Google, which owns YouTube, announced on Oct. 19 a new dataset of film clips, designed to teach machines how humans move in the world. Called AVA, or “atomic visual actions,” the videos aren’t anything special to human eyes—they’re three second clips of people drinking water and cooking curated from YouTube. But each clip is bundled with a file that outlines the person that a machine learning algorithm should watch, as well as a description of their pose, and whether they’re interacting with another human or object. It’s the digital version of pointing at a dog with a child and coaching them by saying, “dog.”

When more than one person is doing something in a video, each person has their own label. That way, the algorithm can learn that two people are needed to shake hands.

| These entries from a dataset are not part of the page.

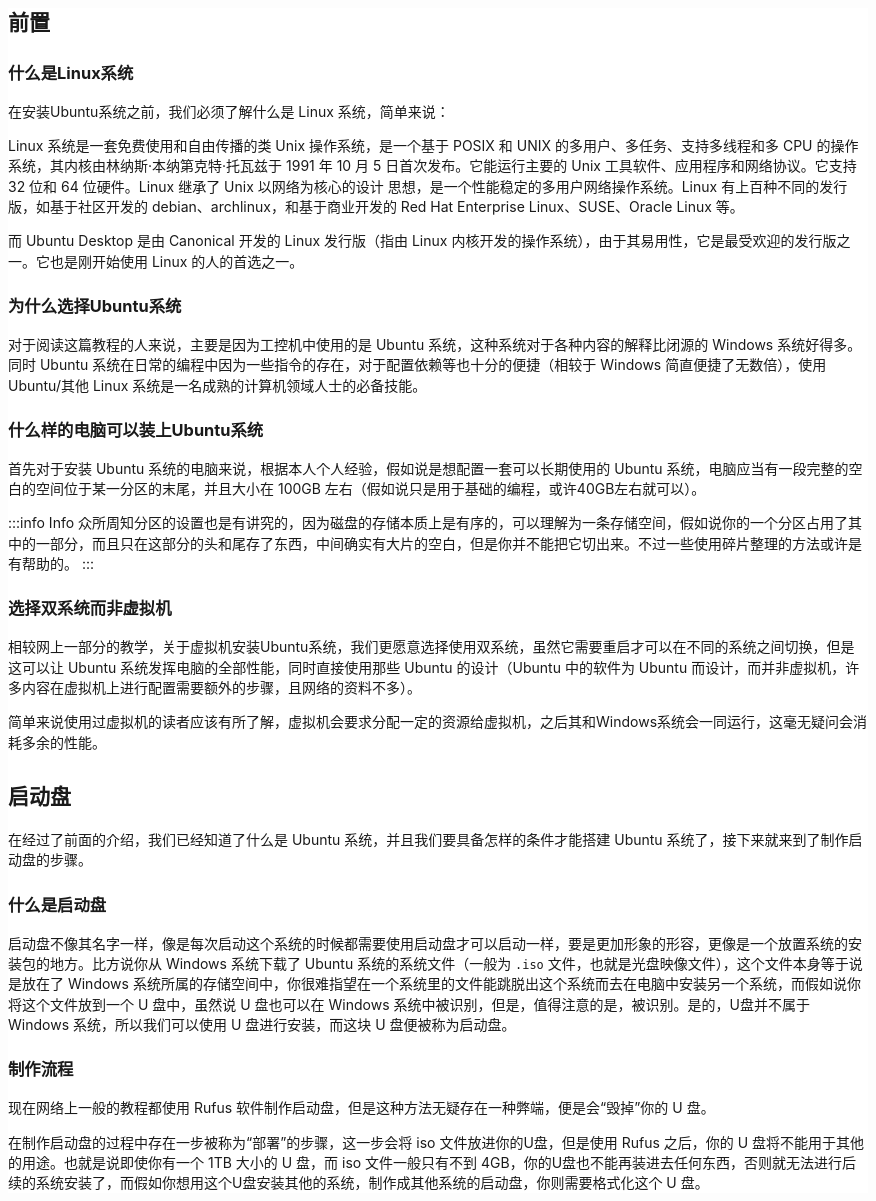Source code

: ## 前置

### 什么是Linux系统

在安装Ubuntu系统之前，我们必须了解什么是 Linux 系统，简单来说：

Linux 系统是一套免费使用和自由传播的类 Unix 操作系统，是一个基于 POSIX 和 UNIX 的多用户、多任务、支持多线程和多 CPU 的操作系统，其内核由林纳斯·本纳第克特·托瓦兹于 1991 年 10 月 5 日首次发布。它能运行主要的 Unix 工具软件、应用程序和网络协议。它支持 32 位和 64 位硬件。Linux 继承了 Unix 以网络为核心的设计 思想，是一个性能稳定的多用户网络操作系统。Linux 有上百种不同的发行版，如基于社区开发的 debian、archlinux，和基于商业开发的 Red Hat Enterprise Linux、SUSE、Oracle Linux 等。

而 Ubuntu Desktop 是由 Canonical 开发的 Linux 发行版（指由 Linux 内核开发的操作系统），由于其易用性，它是最受欢迎的发行版之一。它也是刚开始使用 Linux 的人的首选之一。

### 为什么选择Ubuntu系统

对于阅读这篇教程的人来说，主要是因为工控机中使用的是 Ubuntu 系统，这种系统对于各种内容的解释比闭源的 Windows 系统好得多。同时 Ubuntu 系统在日常的编程中因为一些指令的存在，对于配置依赖等也十分的便捷（相较于 Windows 简直便捷了无数倍），使用 Ubuntu/其他 Linux 系统是一名成熟的计算机领域人士的必备技能。

### 什么样的电脑可以装上Ubuntu系统

首先对于安装 Ubuntu 系统的电脑来说，根据本人个人经验，假如说是想配置一套可以长期使用的 Ubuntu 系统，电脑应当有一段完整的空白的空间位于某一分区的末尾，并且大小在 100GB 左右（假如说只是用于基础的编程，或许40GB左右就可以）。

:::info Info
众所周知分区的设置也是有讲究的，因为磁盘的存储本质上是有序的，可以理解为一条存储空间，假如说你的一个分区占用了其中的一部分，而且只在这部分的头和尾存了东西，中间确实有大片的空白，但是你并不能把它切出来。不过一些使用碎片整理的方法或许是有帮助的。
:::

### 选择双系统而非虚拟机

相较网上一部分的教学，关于虚拟机安装Ubuntu系统，我们更愿意选择使用双系统，虽然它需要重启才可以在不同的系统之间切换，但是这可以让 Ubuntu 系统发挥电脑的全部性能，同时直接使用那些 Ubuntu 的设计（Ubuntu 中的软件为 Ubuntu 而设计，而并非虚拟机，许多内容在虚拟机上进行配置需要额外的步骤，且网络的资料不多）。

简单来说使用过虚拟机的读者应该有所了解，虚拟机会要求分配一定的资源给虚拟机，之后其和Windows系统会一同运行，这毫无疑问会消耗多余的性能。

## 启动盘

在经过了前面的介绍，我们已经知道了什么是 Ubuntu 系统，并且我们要具备怎样的条件才能搭建 Ubuntu 系统了，接下来就来到了制作启动盘的步骤。

### 什么是启动盘

启动盘不像其名字一样，像是每次启动这个系统的时候都需要使用启动盘才可以启动一样，要是更加形象的形容，更像是一个放置系统的安装包的地方。比方说你从 Windows 系统下载了 Ubuntu 系统的系统文件（一般为 `.iso` 文件，也就是光盘映像文件），这个文件本身等于说是放在了 Windows 系统所属的存储空间中，你很难指望在一个系统里的文件能跳脱出这个系统而去在电脑中安装另一个系统，而假如说你将这个文件放到一个 U 盘中，虽然说 U 盘也可以在 Windows 系统中被识别，但是，值得注意的是，被识别。是的，U盘并不属于 Windows 系统，所以我们可以使用 U 盘进行安装，而这块 U 盘便被称为启动盘。

### 制作流程

现在网络上一般的教程都使用 Rufus 软件制作启动盘，但是这种方法无疑存在一种弊端，便是会“毁掉”你的 U 盘。

在制作启动盘的过程中存在一步被称为“部署”的步骤，这一步会将 iso 文件放进你的U盘，但是使用 Rufus 之后，你的 U 盘将不能用于其他的用途。也就是说即使你有一个 1TB 大小的 U 盘，而 iso 文件一般只有不到 4GB，你的U盘也不能再装进去任何东西，否则就无法进行后续的系统安装了，而假如你想用这个U盘安装其他的系统，制作成其他系统的启动盘，你则需要格式化这个 U 盘。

Labels in Google’s dataset.
Image: Google

This technology could help Google to analyze the years of video it processes on YouTube every day. It could be applied to better target advertising based on whether you’re watching a video of people talk or fight, or in content moderation. The eventual goal is to teach computers social visual intelligence, the authors write in an accompanying research paper, which means “understanding what humans are doing, what might they do next, and what they are trying to achieve.”

The AVA dataset has 57,600 labelled videos that detail 80 actions. Simple actions like standing, talking, listening and walking are represented more in the dataset, with more than 10,000 labels each. The team says in a research paper that using clips from movies does introduce some bias into their work, since there is a “grammar” to filmmaking and some actions are dramatized.

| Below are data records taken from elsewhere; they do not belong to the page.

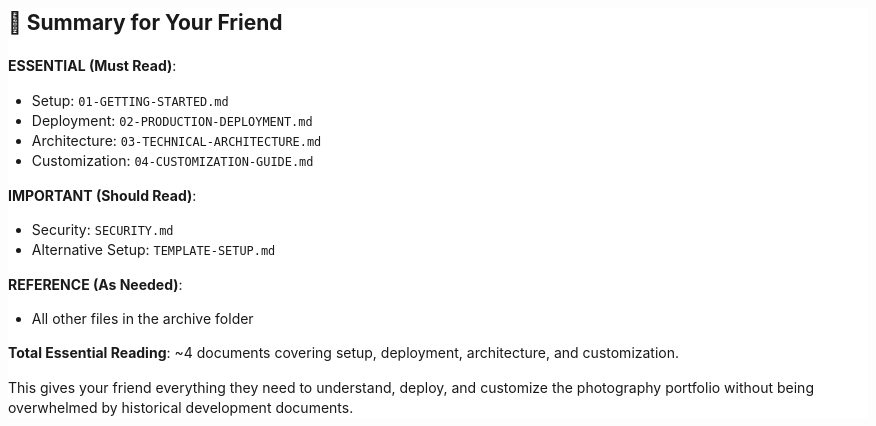
## 🎯 **Summary for Your Friend**

**ESSENTIAL (Must Read)**:
- Setup: `01-GETTING-STARTED.md`
- Deployment: `02-PRODUCTION-DEPLOYMENT.md`
- Architecture: `03-TECHNICAL-ARCHITECTURE.md`
- Customization: `04-CUSTOMIZATION-GUIDE.md`

**IMPORTANT (Should Read)**:
- Security: `SECURITY.md`
- Alternative Setup: `TEMPLATE-SETUP.md`

**REFERENCE (As Needed)**:
- All other files in the archive folder

**Total Essential Reading**: ~4 documents covering setup, deployment, architecture, and customization.

This gives your friend everything they need to understand, deploy, and customize the photography portfolio without being overwhelmed by historical development documents.
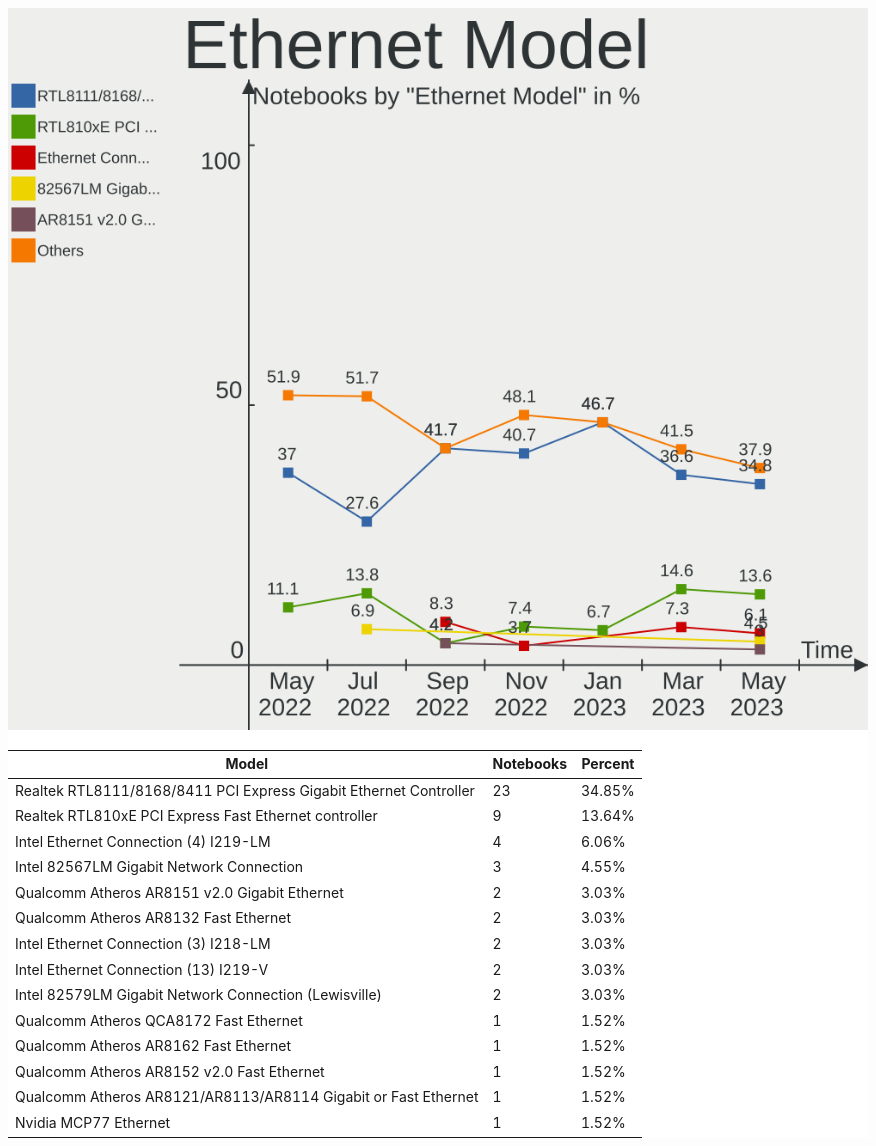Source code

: ![Ethernet Model](./images/line_chart/net_ethernet_model.svg)

| Model                                                             | Notebooks | Percent |
|-------------------------------------------------------------------|-----------|---------|
| Realtek RTL8111/8168/8411 PCI Express Gigabit Ethernet Controller | 23        | 34.85%  |
| Realtek RTL810xE PCI Express Fast Ethernet controller             | 9         | 13.64%  |
| Intel Ethernet Connection (4) I219-LM                             | 4         | 6.06%   |
| Intel 82567LM Gigabit Network Connection                          | 3         | 4.55%   |
| Qualcomm Atheros AR8151 v2.0 Gigabit Ethernet                     | 2         | 3.03%   |
| Qualcomm Atheros AR8132 Fast Ethernet                             | 2         | 3.03%   |
| Intel Ethernet Connection (3) I218-LM                             | 2         | 3.03%   |
| Intel Ethernet Connection (13) I219-V                             | 2         | 3.03%   |
| Intel 82579LM Gigabit Network Connection (Lewisville)             | 2         | 3.03%   |
| Qualcomm Atheros QCA8172 Fast Ethernet                            | 1         | 1.52%   |
| Qualcomm Atheros AR8162 Fast Ethernet                             | 1         | 1.52%   |
| Qualcomm Atheros AR8152 v2.0 Fast Ethernet                        | 1         | 1.52%   |
| Qualcomm Atheros AR8121/AR8113/AR8114 Gigabit or Fast Ethernet    | 1         | 1.52%   |
| Nvidia MCP77 Ethernet                                             | 1         | 1.52%   |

“It is not that we regard this data as perfect,” the researchers write in the associated paper. ” Just that it is better than working with the assortment of user-generated content such as videos of animal tricks, DIY instructional videos, events such as children’s birthday parties, and the like.”

The paper cites trying to find “top actors of various nationalities,” but does not detail in which ways the dataset might be biased by race or gender, as DeepMind did in a similar video dataset.

The AVA dataset is available now to peruse for yourself.